Subject: |
RE: Scan stopped - collection time exceeded interval |
Author: |
Jane Curry |
Posted: |
2017-07-14 06:33 |
Sounds like you are fundamentally asking too much of a single collector. If you have 550 switches - and they may all have LOTS of interfaces - then this is a heavy load.
What version of Zenoss are you on? Presumably your traffic is largely SNMP?
Look at the Collector / Control Center performance graphs; ADVANCED -> Control Center, select localhost, change drop-down to Graphs for Zenoss 5; ADVANCED -> Collectors -> localhost -> Performance for Zenoss 4. See what zenperfsnmp is doing there.
I am a bit surprised that raising the polling interval didn't help - how long did you leave it with the interval at 900 seconds? It can take quite a while before the config is changed on all devices. Also, your performance templates will still have the 300s default poll I suspect - and that's what will be causing the load - 550 devices, all with lots of interfaces (if you are on Zenoss 4 don't change the polling interval in performance templates or you will stop data being collected successfully - limitation of RRD ).
Is it an option to stick half your routers into Decommissioned production state to stop the performance monitoring polling (that's the only default state that will actually stop the performance polling)?? That would at least prove whether it is simply the number of devices / interfaces that is killing you, or whether there is something more subtle going on.
Cheers,
Jane
------------------------------
Jane Curry
Skills 1st United Kingdom
jane.curry@skills-1st.co.uk
------------------------------

* [DATA PROVIDED]:
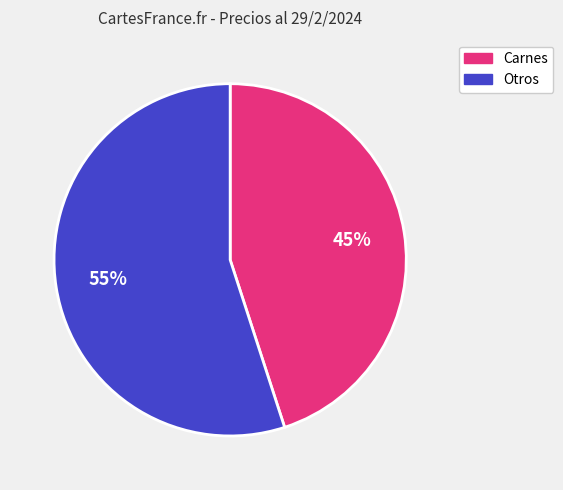

To the nearest percent, what is the average slice percentage?

50%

* [EXERCISE REQUIREMENTS]:
a: Reproduce word for word the passage of the forum reply on Zenoss collector load that begins at the words "Is it an option" and stops after "subtle going on.".
b: In the forum reply on Zenoss collector load, which menu items make up the navigation path given for Zenoss 4? List them in order.
The material above is separate from the forum reply and unrelated to it.

* [RESPONSES TO THE TASKS]:
a:
Is it an option to stick half your routers into Decommissioned production state to stop the performance monitoring polling (that's the only default state that will actually stop the performance polling)?? That would at least prove whether it is simply the number of devices / interfaces that is killing you, or whether there is something more subtle going on.

b: ADVANCED, Collectors, localhost, Performance